Pathology

Unlocking imaging potential

Automated image analysis shows significant potential within histopathology to help identify novel and subtle prognostic features. UK expert Dr Peter Caie also believes such image analysis can turn aspects of histopathology from a traditionally semi-quantitative field into a fully quantifiable and standardised science. However, he also points out that challenges remain before the full potential is seen within digital pathology.

Report: Mark Nicholls

Photo: Unlocking imaging potential

During the Digital Pathology Conference to be held this December in London, Caie will outline the advances in the ‘Profiling Big Data Histopathology through Image Analysis’ session.

As a Senior Research Fellow working on Digital and Systems Pathology at the University of St Andrews in Scotland, Dr Caie’s aim is to demonstrate how complex image analysis of digital pathology specimens can now create robust hierarchical ‘big data’.

Ahead of the conference, he told European Hospital: ‘I will be outlining how automated image analysis can not only quantify set histopathological features in a standardised and reproducible manner - such as tumour buds, lympho-vascular invasion, lymphatic vessel density and tumour nuclear morphometry - but also can be utilised as an investigative tool to identify novel prognostic or predictive features that have previously gone unnoticed or unreported.’

Caie explained that modern image analysis of digital pathology slides can now also create big data sets associated with multiple export parameters from computer segmented and classified objects within the digital tissue section.

These can be parameters associated with set histopathological features - such as their shape and extent - or features captured in an unbiased manner, where every segmentable and visible object is captured and morphometric, texture, number of objects and spatial information (such as heterogeneity, distribution, location, neighbouring to other objects) is extracted.

‘That big data must then be mined with appropriate bioinformatics to identify the significant prognostic or predictive parameters, or combination of parameters, to stratify the patient population in question,’ he pointed out.

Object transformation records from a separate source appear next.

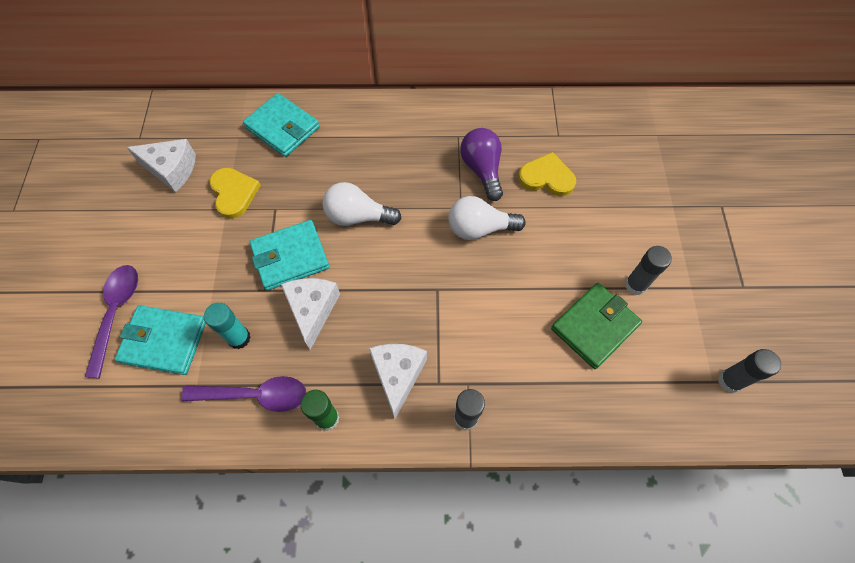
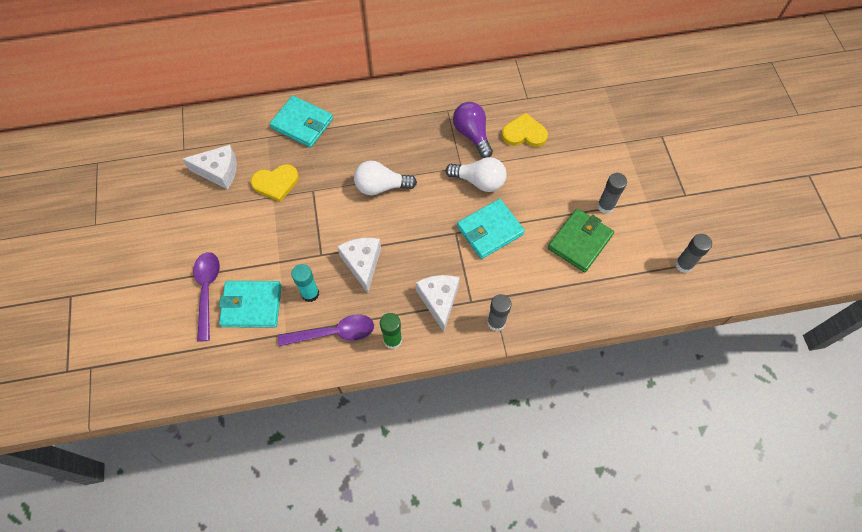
camera: 10 degrees left, 0 degrees up
(234, 193) = (276, 183): yellow heart -> yellow heart turned 105 degrees clockwise
(290, 257) = (335, 226): turquoise wallet -> turquoise wallet (490, 230)
(479, 228) = (479, 181): white light bulb -> white light bulb turned 150 degrees counterclockwise

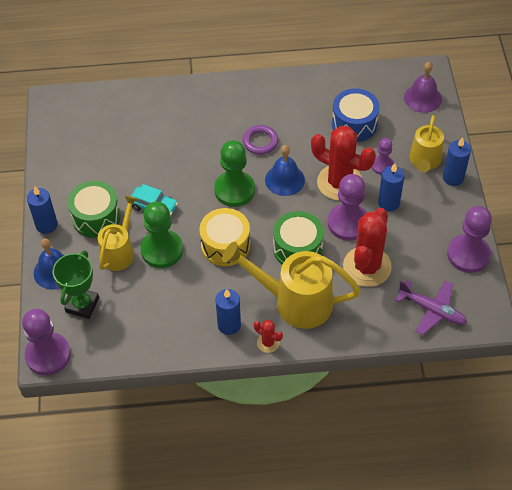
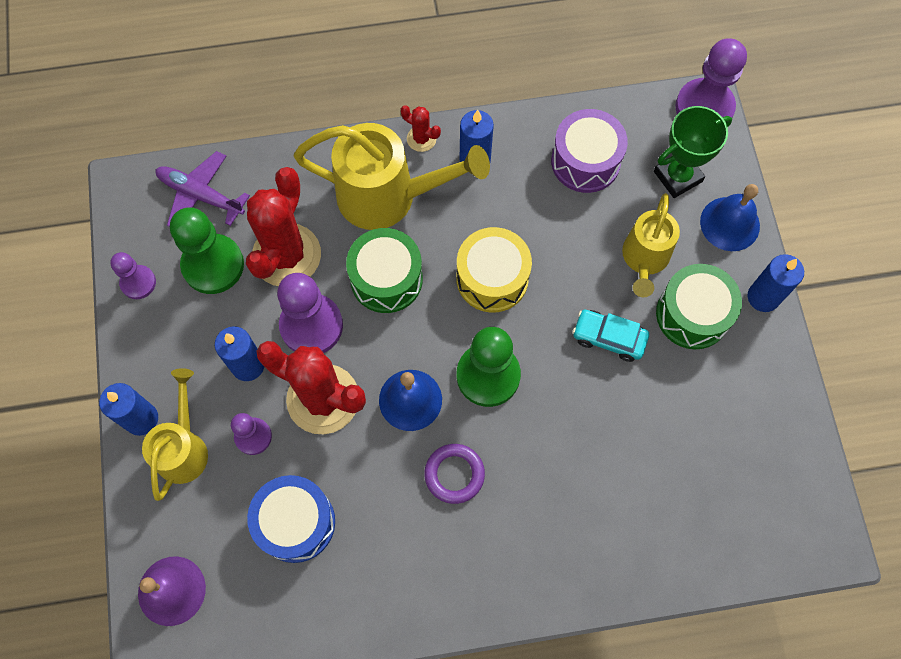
camera: 175 degrees right, 15 degrees up
(82, 305) = (677, 176): green trophy -> green trophy turned 45 degrees clockwise
(147, 319) = (585, 161): none -> purple drum
(162, 250) = (583, 265): green pawn -> green pawn (213, 265)
(468, 254) = (138, 283): purple pawn -> purple pawn, size x0.57

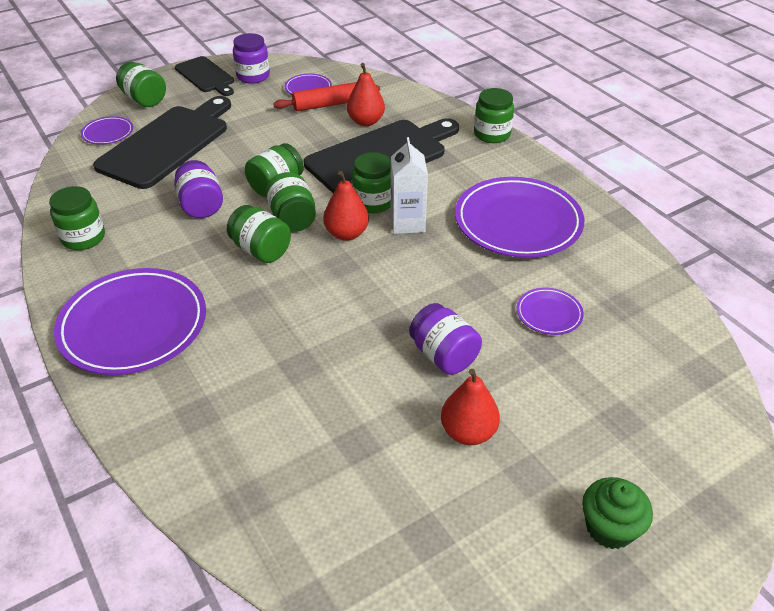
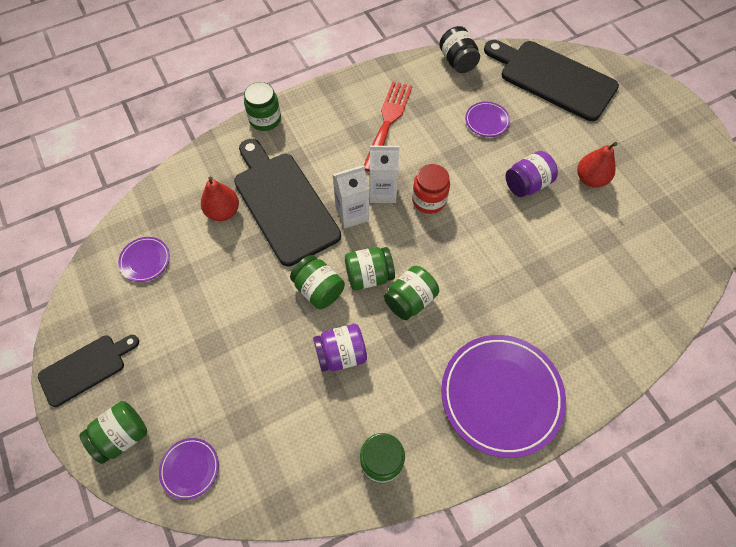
camera: 85 degrees left, 20 degrees up
(168, 144) = (226, 397): black cutting board -> black cutting board (553, 78)
(253, 76) = (102, 316): purple jar -> none
(328, 105) = (183, 243): red rolling pin -> none
(346, 234) = (393, 235): red pear -> none
(373, 202) = (352, 214): green jar -> white carton
(401, 261) = (429, 200): none -> red jar
(518, 222) = (388, 121): purple plate -> red fork
(609, 528) = (647, 125): green cupcake -> none
(653, 282) = (457, 61): none -> black jar

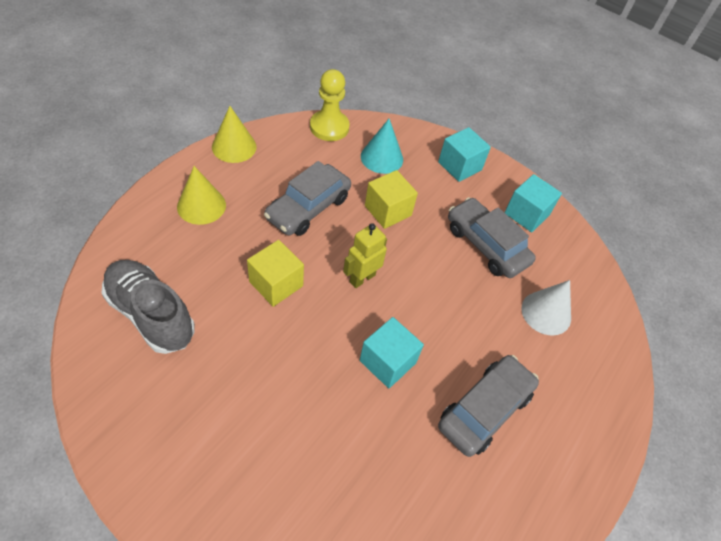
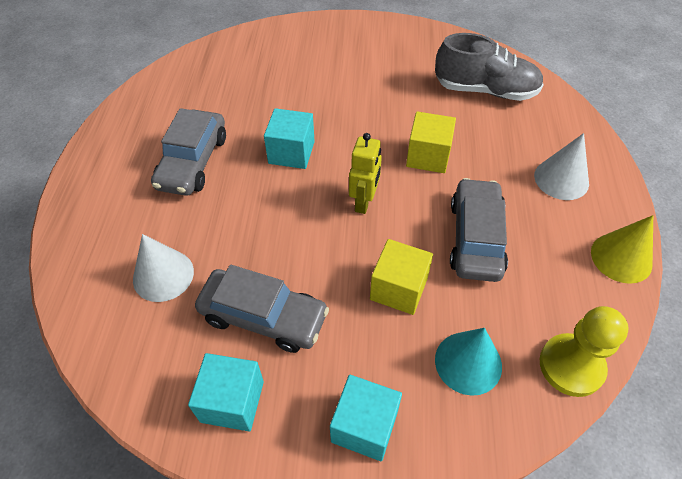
camera: 155 degrees right, 0 degrees up
(201, 206) = (561, 179): yellow cone -> white cone

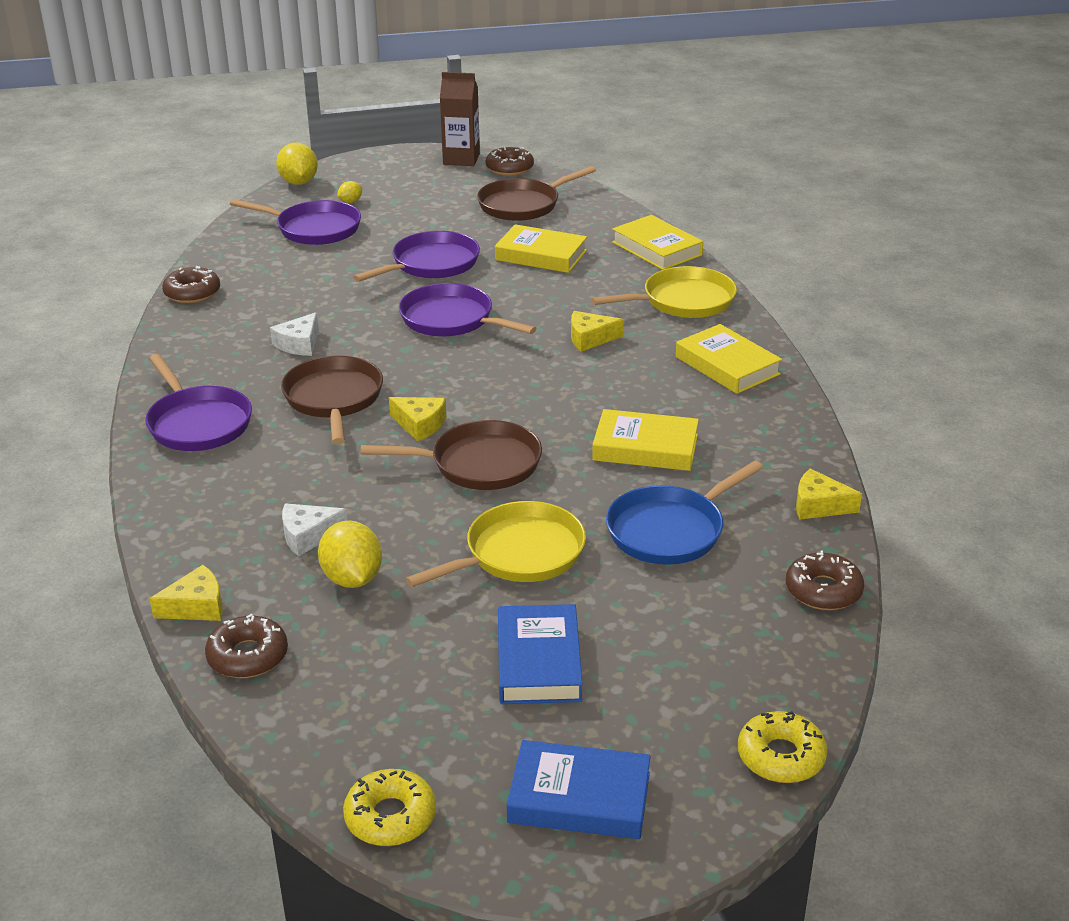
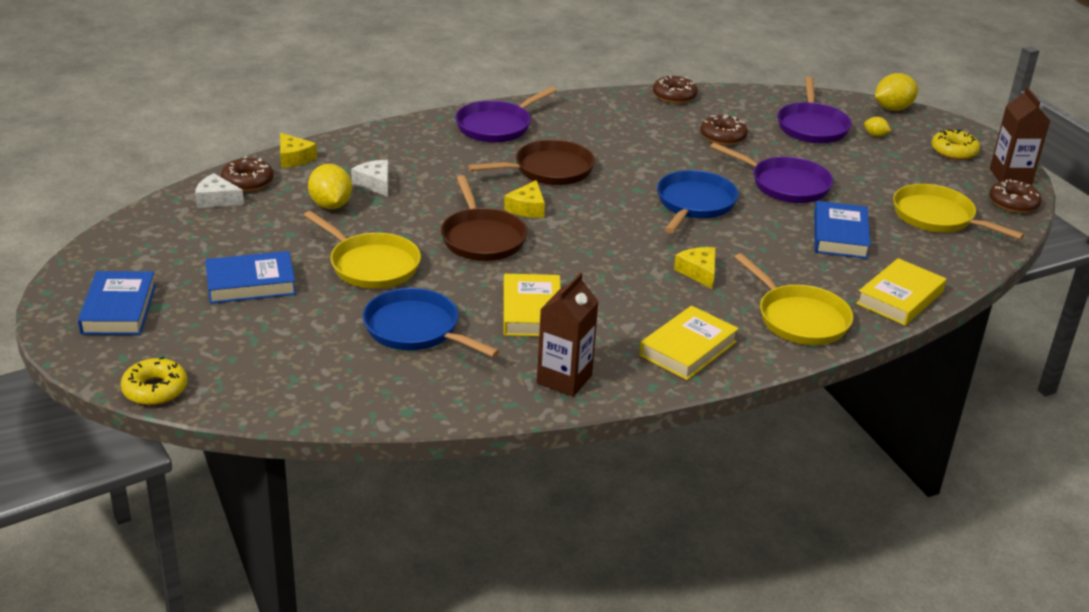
camera: 75 degrees right, 0 degrees up
(299, 344) = (621, 146): white cheese -> white cheese (216, 200)
(352, 578) = (330, 205): yellow lemon -> yellow lemon turned 75 degrees counterclockwise
(390, 817) = (106, 246): yellow donut -> yellow donut (954, 151)
(451, 320) = (694, 204): purple pan -> blue pan
(523, 205) = (937, 217): brown pan -> yellow pan
(541, 255) = (840, 235): yellow book -> blue book
(775, 442) = (564, 379): none -> brown carton
(819, 505) = (471, 405): yellow cheese -> none
(823, 590) = (350, 408): brown donut -> brown donut (723, 136)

This emerging field is termed ‘Tissue Phenomics’, a phrase first coined by Gerd Binnig, Nobel Prize winner and founder of the image analysis software company Definiens. However, Caie acknowledges that there are multiple challenges in digital pathology and image analysis. Reproducibility and validation are key to standardised quality big data histopathology, he said, and stressed that the image analysis algorithms themselves must be of a high enough quality to deal with complex and heterogeneous tissue, whereas simple algorithms may report back false results or classifications due to heterogeneous cell populations.

‘Similarly when quantifying histopathological features in the complex tumour microenvironment, image analysis may also report false positives or inaccurate parameters due to non-specific staining or autofluorescence within the tissue,’ he added.

Other challenges include the need for fast IT infrastructure to enable digital pathology to be routinely used, as well as large and secure data stores to archive the digital specimens and their associated analysis.

Another challenge, he said, is for the traditional field of pathology to accept the novel field of image analysis and ‘tissue phenomics’ and allow it to be implemented into routine clinical use.

Big data pathology has a range of benefits for clinicians and patients. Caie: “Image analysis allows reproducible and standardised reporting of biomarkers or histopathological features that negate observer variability. It can also free up a pathologists time to concentrate on complex cases if the quantification of histopathological features in more routine cases becomes automated.’

Image analysis can quantify fluorescence in situ hybridisation (FISH) and proteins across a dynamic range with the application of fluorescence, leading to more accurate patient results, as big data pathology can identify subtle or complex patterns within the tissue section which may be difficult to reproducibly identify by eye.

‘Therefore,’ Caie pointed out, ‘ it can provide the clinician with novel and significant new biomarkers to aid in clinical decision making, and the patient can receive a more personalised and informed answer to their individual case.’

The next step in big data histopathology, he suggests, is to validate the technology in large retrospective and prospective clinical trials to demonstrate its full potential.

Big data histopathology will increase in power as technology evolves. This includes multiplexing many biomarkers, which can be used to map entire pathways within a single cell.

Caie concludes: ‘Co-registering multi-omics, such as single cell transcriptomics, genomics and histopathological data, with protein biomarkers onto the same tissue section will also make for a more informative and powerful big data pathology, which again will provide insight into disease progression and biomarkers for predictive studies and drug trials.’